■ Activity ■
If a line below contains the string "building", copy it out.

■ Dataset extract ■

◇ ◇ ◇

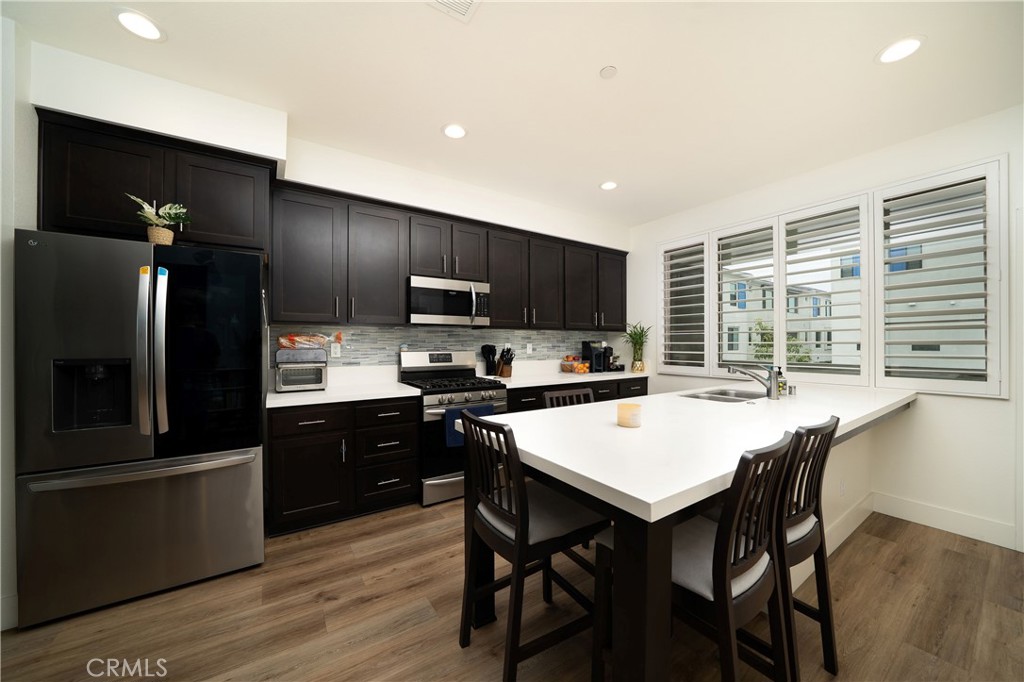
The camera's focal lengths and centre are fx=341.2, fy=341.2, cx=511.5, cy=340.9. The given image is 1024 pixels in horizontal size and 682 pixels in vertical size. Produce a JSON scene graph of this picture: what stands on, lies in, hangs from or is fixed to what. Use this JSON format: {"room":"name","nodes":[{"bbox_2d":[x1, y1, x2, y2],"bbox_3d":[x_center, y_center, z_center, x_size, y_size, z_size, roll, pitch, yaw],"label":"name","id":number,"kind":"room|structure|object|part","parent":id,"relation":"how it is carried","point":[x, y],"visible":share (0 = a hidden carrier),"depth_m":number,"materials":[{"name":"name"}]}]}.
{"room":"kitchen","nodes":[
{"label":"kitchen","id":0,"kind":"room"},
{"bbox_2d":[0,2,35,629],"bbox_3d":[-3.283,-0.099,1.206,2.126,2.778,0.865,0,0,-33],"label":"left wall","id":1,"kind":"structure","parent":0,"point":[33,162],"depth_m":1.57,"materials":[{"name":"white paint"}]},
{"bbox_2d":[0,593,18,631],"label":"baseboard","id":2,"kind":"structure","parent":1,"relation":"attached to","point":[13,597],"depth_m":1.53,"materials":[{"name":"white paint"}]},
{"bbox_2d":[27,40,628,381],"bbox_3d":[-0.452,-1.306,3.121,4.736,0.306,0.640,0,0,-33],"label":"back wall","id":3,"kind":"structure","parent":0,"point":[325,181],"depth_m":2.21,"materials":[{"name":"white paint"}]},
{"bbox_2d":[35,108,273,253],"bbox_3d":[-2.078,-0.861,2.135,0.984,0.630,0.468,0,0,-33],"label":"upper cabinet","id":4,"kind":"object","parent":3,"relation":"attached to","point":[227,233],"visible":0.74,"depth_m":1.93,"materials":[{"name":"wood"}]},
{"bbox_2d":[271,177,627,331],"bbox_3d":[-0.148,-0.671,3.553,3.780,1.026,0.361,0,0,-33],"label":"upper cabinets","id":5,"kind":"object","parent":3,"relation":"attached to","point":[395,289],"visible":0.91,"depth_m":2.94,"materials":[{"name":"wood"}]},
{"bbox_2d":[407,275,489,325],"bbox_3d":[-0.628,-0.351,3.211,0.758,0.410,0.460,0,0,-33],"label":"microwave","id":6,"kind":"object","parent":5,"relation":"attached to","point":[453,293],"visible":0.96,"depth_m":3.04,"materials":[{"name":"silver metal"}]},
{"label":"cabinet door","id":7,"kind":"part","parent":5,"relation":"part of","materials":[{"name":"brown wood"}]},
{"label":"cabinet door","id":8,"kind":"part","parent":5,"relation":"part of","materials":[{"name":"brown wood"}]},
{"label":"cabinet door","id":9,"kind":"part","parent":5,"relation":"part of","materials":[{"name":"wood"}]},
{"bbox_2d":[275,324,628,368],"bbox_3d":[-0.251,0.089,3.710,3.836,0.467,0.009,0,0,-33],"label":"tile backsplash","id":10,"kind":"structure","parent":3,"relation":"attached to","point":[526,333],"depth_m":3.36,"materials":[{"name":"tile"}]},
{"bbox_2d":[330,343,340,357],"bbox_3d":[-1.512,0.082,2.922,0.072,0.116,0.008,0,0,-33],"label":"wall socket","id":11,"kind":"object","parent":10,"relation":"attached to","point":[337,354],"visible":0.99,"depth_m":2.92,"materials":[{"name":"white plastic"}]},
{"bbox_2d":[526,343,532,353],"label":"wall socket","id":12,"kind":"object","parent":10,"relation":"attached to","point":[528,346],"visible":0.99,"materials":[{"name":"white plastic"}]},
{"bbox_2d":[0,497,1023,681],"bbox_3d":[0.191,1.337,0.165,7.161,0.100,6.585,0,0,-33],"label":"floor","id":13,"kind":"structure","parent":0,"point":[888,547],"depth_m":1.57,"materials":[{"name":"brown wood"}]},
{"bbox_2d":[13,226,267,626],"bbox_3d":[-1.986,0.395,2.010,0.902,1.791,0.850,0,0,-33],"label":"refrigerator","id":14,"kind":"object","parent":13,"relation":"on","point":[249,476],"visible":0.99,"depth_m":1.68,"materials":[{"name":"metal"}]},
{"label":"freezer drawer","id":15,"kind":"part","parent":14,"relation":"part of","materials":[{"name":"silver metal"}]},
{"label":"freezer handle","id":16,"kind":"part","parent":14,"relation":"part of","materials":[{"name":"silver metal"}]},
{"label":"refrigerator handles","id":17,"kind":"part","parent":14,"relation":"part of","materials":[{"name":"silver metal"}]},
{"bbox_2d":[125,195,191,245],"bbox_3d":[-1.921,-0.640,1.870,0.278,0.272,0.214,0,0,-33],"label":"potted plant","id":18,"kind":"object","parent":14,"relation":"on","point":[153,239],"visible":0.92,"depth_m":1.85,"materials":[{"name":"green plant"}]},
{"bbox_2d":[266,395,420,535],"bbox_3d":[-1.293,0.855,2.677,0.990,0.878,0.655,0,0,-33],"label":"base cabinet","id":19,"kind":"object","parent":13,"relation":"on","point":[409,428],"visible":0.8,"depth_m":2.40,"materials":[{"name":"black wood"}]},
{"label":"drawer","id":20,"kind":"part","parent":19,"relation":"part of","materials":[{"name":"wood"}]},
{"bbox_2d":[267,378,422,407],"bbox_3d":[-1.383,0.394,2.792,1.068,0.107,0.705,0,0,-33],"label":"countertop","id":21,"kind":"structure","parent":19,"relation":"on","point":[317,392],"depth_m":2.69,"materials":[{"name":"white stone"}]},
{"bbox_2d":[274,347,326,391],"bbox_3d":[-1.617,0.214,2.620,0.334,0.318,0.335,0,0,-33],"label":"toaster oven","id":22,"kind":"object","parent":21,"relation":"on","point":[285,384],"visible":0.99,"depth_m":2.53,"materials":[{"name":"silver metal"}]},
{"bbox_2d":[276,333,327,349],"bbox_3d":[-1.606,-0.001,2.716,0.438,0.126,0.123,0,0,-33],"label":"bread bag","id":23,"kind":"object","parent":22,"relation":"on","point":[289,344],"visible":0.98,"depth_m":2.67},
{"bbox_2d":[398,349,508,507],"bbox_3d":[-0.517,0.696,3.090,0.749,1.202,0.748,0,0,-33],"label":"gas range","id":24,"kind":"object","parent":13,"relation":"on","point":[501,392],"visible":0.59,"depth_m":2.80,"materials":[{"name":"silver metal"}]},
{"bbox_2d":[443,401,493,448],"bbox_3d":[-0.339,0.680,2.766,0.423,0.306,0.048,0,0,-33],"label":"blue towel","id":25,"kind":"object","parent":24,"relation":"hanging from","point":[451,418],"visible":0.31,"depth_m":2.68,"materials":[{"name":"blue fabric"}]},
{"bbox_2d":[457,410,606,681],"bbox_3d":[0.077,0.785,1.403,0.492,1.019,0.444,0,0,-33],"label":"bar stool","id":26,"kind":"object","parent":13,"relation":"on","point":[520,537],"visible":0.91,"depth_m":1.29,"materials":[{"name":"black wood"}]},
{"bbox_2d":[542,387,594,407],"bbox_3d":[0.498,0.816,2.158,0.435,0.985,0.478,0,0,-33],"label":"chair","id":27,"kind":"object","parent":13,"relation":"on","point":[590,392],"visible":0.12,"depth_m":2.32,"materials":[{"name":"wood"}]},
{"bbox_2d":[501,376,648,412],"bbox_3d":[0.634,0.860,3.817,2.130,0.884,0.666,0,0,-33],"label":"base cabinet","id":28,"kind":"object","parent":13,"relation":"on","point":[516,400],"visible":0.09,"depth_m":3.53,"materials":[{"name":"black wood"}]},
{"bbox_2d":[481,367,647,388],"bbox_3d":[0.639,0.357,3.931,2.138,0.146,0.699,0,0,-33],"label":"countertop","id":29,"kind":"structure","parent":28,"relation":"on","point":[562,374],"depth_m":3.77,"materials":[{"name":"white stone"}]},
{"bbox_2d":[480,344,497,375],"bbox_3d":[-0.232,0.203,3.579,0.173,0.344,0.124,0,0,-33],"label":"utensil holder","id":30,"kind":"object","parent":29,"relation":"on","point":[489,350],"visible":0.99,"depth_m":3.54,"materials":[{"name":"black"}]},
{"bbox_2d":[495,347,514,377],"bbox_3d":[-0.073,0.219,3.617,0.110,0.312,0.263,0,0,-33],"label":"knife block","id":31,"kind":"object","parent":29,"relation":"on","point":[505,370],"visible":0.99,"depth_m":3.58,"materials":[{"name":"brown wood"}]},
{"bbox_2d":[561,355,589,373],"bbox_3d":[0.759,0.277,4.116,0.271,0.211,0.268,0,0,-33],"label":"fruit basket","id":32,"kind":"object","parent":29,"relation":"on","point":[580,368],"visible":0.97,"depth_m":4.05,"materials":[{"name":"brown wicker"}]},
{"bbox_2d":[582,341,607,371],"bbox_3d":[1.025,0.189,4.246,0.188,0.375,0.247,0,0,-33],"label":"coffee maker","id":33,"kind":"object","parent":29,"relation":"on","point":[586,344],"visible":0.94,"depth_m":4.19,"materials":[{"name":"black plastic"}]},
{"bbox_2d":[603,345,615,371],"bbox_3d":[1.173,0.206,4.343,0.149,0.340,0.239,0,0,-33],"label":"coffee maker","id":34,"kind":"object","parent":29,"relation":"on","point":[608,358],"visible":0.63,"depth_m":4.27,"materials":[{"name":"black plastic"}]},
{"bbox_2d":[623,322,650,371],"bbox_3d":[1.535,0.069,4.193,0.426,0.623,0.435,0,0,-33],"label":"potted plant","id":35,"kind":"object","parent":29,"relation":"on","point":[636,342],"visible":0.99,"depth_m":4.18,"materials":[{"name":"green plant"}]},
{"bbox_2d":[472,388,913,681],"bbox_3d":[1.298,0.843,2.031,3.041,0.915,1.097,0,0,-33],"label":"kitchen island","id":36,"kind":"object","parent":13,"relation":"on","point":[652,555],"visible":0.62,"depth_m":1.16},
{"bbox_2d":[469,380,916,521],"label":"island countertop","id":37,"kind":"structure","parent":36,"relation":"on","point":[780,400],"depth_m":1.35,"materials":[{"name":"white stone"}]},
{"bbox_2d":[616,402,641,427],"bbox_3d":[0.512,0.322,1.497,0.101,0.089,0.100,0,0,-33],"label":"candle","id":38,"kind":"object","parent":37,"relation":"on","point":[632,408],"visible":1,"depth_m":1.46,"materials":[{"name":"beige wax"}]},
{"bbox_2d":[680,387,764,402],"bbox_3d":[1.521,0.474,2.382,0.694,0.195,0.413,0,0,-33],"label":"sink","id":39,"kind":"object","parent":37,"relation":"in","point":[712,396],"visible":0.42,"depth_m":2.51,"materials":[{"name":"silver metal"}]},
{"bbox_2d":[726,362,778,399],"bbox_3d":[1.592,0.253,2.265,0.080,0.232,0.313,0,0,-33],"label":"faucet","id":40,"kind":"object","parent":37,"relation":"on","point":[770,388],"visible":1,"depth_m":2.17,"materials":[{"name":"silver metal"}]},
{"bbox_2d":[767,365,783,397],"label":"soap bottle","id":41,"kind":"object","parent":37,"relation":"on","point":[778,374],"visible":0.81,"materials":[{"name":"glass"}]},
{"bbox_2d":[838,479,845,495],"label":"wall socket","id":42,"kind":"object","parent":36,"relation":"attached to","point":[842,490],"visible":0.98,"depth_m":2.21,"materials":[{"name":"white plastic"}]},
{"bbox_2d":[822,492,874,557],"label":"baseboard","id":43,"kind":"structure","parent":36,"relation":"attached to","point":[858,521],"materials":[{"name":"white paint"}]},
{"bbox_2d":[599,429,795,681],"bbox_3d":[0.598,0.797,1.126,0.434,1.012,0.474,0,0,-33],"label":"bar stool","id":44,"kind":"object","parent":13,"relation":"on","point":[714,549],"visible":0.78,"depth_m":1.01,"materials":[{"name":"wood"}]},
{"bbox_2d":[775,415,840,681],"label":"bar stool","id":45,"kind":"object","parent":13,"relation":"on","point":[820,474],"visible":0.5,"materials":[{"name":"wood"}]},
{"bbox_2d":[2,0,1023,226],"bbox_3d":[0.308,-1.524,0.381,7.187,0.100,6.465,0,0,-33],"label":"ceiling","id":46,"kind":"structure","parent":0,"point":[860,68],"depth_m":1.90,"materials":[{"name":"white paint"}]},
{"bbox_2d":[112,8,165,41],"bbox_3d":[-1.738,-1.469,1.592,0.187,0.008,0.187,0,0,-33],"label":"recessed light","id":47,"kind":"object","parent":46,"relation":"in","point":[149,26],"visible":0.99,"depth_m":1.59,"materials":[{"name":"white"}]},
{"bbox_2d":[425,0,480,22],"bbox_3d":[-0.247,-1.469,1.379,0.288,0.012,0.312,0,0,-33],"label":"ceiling vent","id":48,"kind":"object","parent":46,"relation":"in","point":[467,0],"visible":0.99,"depth_m":1.50,"materials":[{"name":"white metal"}]},
{"bbox_2d":[442,123,467,138],"bbox_3d":[-0.401,-1.471,2.394,0.187,0.008,0.187,0,0,-33],"label":"recessed light","id":49,"kind":"object","parent":46,"relation":"in","point":[453,130],"visible":0.99,"depth_m":2.39,"materials":[{"name":"white"}]},
{"bbox_2d":[599,180,617,190],"bbox_3d":[0.912,-1.470,3.224,0.187,0.008,0.187,0,0,-33],"label":"recessed light","id":50,"kind":"object","parent":46,"relation":"in","point":[610,185],"visible":0.99,"depth_m":3.22,"materials":[{"name":"white"}]},
{"bbox_2d":[599,65,617,78],"bbox_3d":[0.526,-1.464,1.862,0.088,0.011,0.089,0,0,-33],"label":"smoke detector","id":51,"kind":"object","parent":46,"relation":"attached to","point":[606,72],"visible":0.99,"depth_m":1.85,"materials":[{"name":"white"}]},
{"bbox_2d":[876,35,924,64],"bbox_3d":[1.958,-1.466,1.723,0.187,0.008,0.186,0,0,-33],"label":"recessed light","id":52,"kind":"object","parent":46,"relation":"in","point":[912,44],"visible":0.99,"depth_m":1.72,"materials":[{"name":"white"}]},
{"bbox_2d":[630,102,1023,551],"bbox_3d":[3.149,-0.092,2.211,0.163,2.777,6.312,0,0,-33],"label":"right wall","id":53,"kind":"structure","parent":0,"point":[974,402],"depth_m":2.45,"materials":[{"name":"white paint"}]},
{"bbox_2d":[653,157,1007,395],"bbox_3d":[2.503,-0.411,3.224,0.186,1.624,2.502,0,0,-33],"label":"window","id":54,"kind":"structure","parent":53,"relation":"in","point":[960,386],"depth_m":2.72,"materials":[{"name":"white glass"}]},
{"bbox_2d":[658,234,710,375],"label":"plantation shutter","id":55,"kind":"object","parent":54,"relation":"attached to","point":[698,247],"visible":0.9,"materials":[{"name":"white wood"}]},
{"bbox_2d":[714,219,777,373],"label":"plantation shutter","id":56,"kind":"object","parent":54,"relation":"attached to","point":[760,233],"visible":0.89,"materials":[{"name":"white wood"}]},
{"bbox_2d":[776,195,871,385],"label":"plantation shutter","id":57,"kind":"object","parent":54,"relation":"attached to","point":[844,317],"visible":0.94,"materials":[{"name":"white wood"}]},
{"bbox_2d":[878,159,1005,396],"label":"plantation shutter","id":58,"kind":"object","parent":54,"relation":"attached to","point":[904,193],"visible":0.96,"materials":[{"name":"white wood"}]},
{"bbox_2d":[871,492,1017,548],"bbox_3d":[2.947,1.220,2.369,0.014,0.143,0.650,0,0,-33],"label":"baseboard","id":59,"kind":"structure","parent":53,"relation":"attached to","point":[970,531],"depth_m":2.32,"materials":[{"name":"white paint"}]},
{"label":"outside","id":60,"kind":"structure","parent":0,"visible":0},
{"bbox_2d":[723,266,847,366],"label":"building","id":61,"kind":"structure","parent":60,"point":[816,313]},
{"bbox_2d":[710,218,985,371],"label":"building","id":62,"kind":"structure","parent":60,"point":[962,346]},
{"label":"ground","id":63,"kind":"structure","parent":60,"visible":0},
{"bbox_2d":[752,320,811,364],"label":"tree","id":64,"kind":"object","parent":63,"relation":"on","point":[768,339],"visible":0.26,"materials":[{"name":"green plant"}]}
]}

◇ ◇ ◇

■ Solution ■
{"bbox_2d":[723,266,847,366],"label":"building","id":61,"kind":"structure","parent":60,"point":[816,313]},
{"bbox_2d":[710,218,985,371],"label":"building","id":62,"kind":"structure","parent":60,"point":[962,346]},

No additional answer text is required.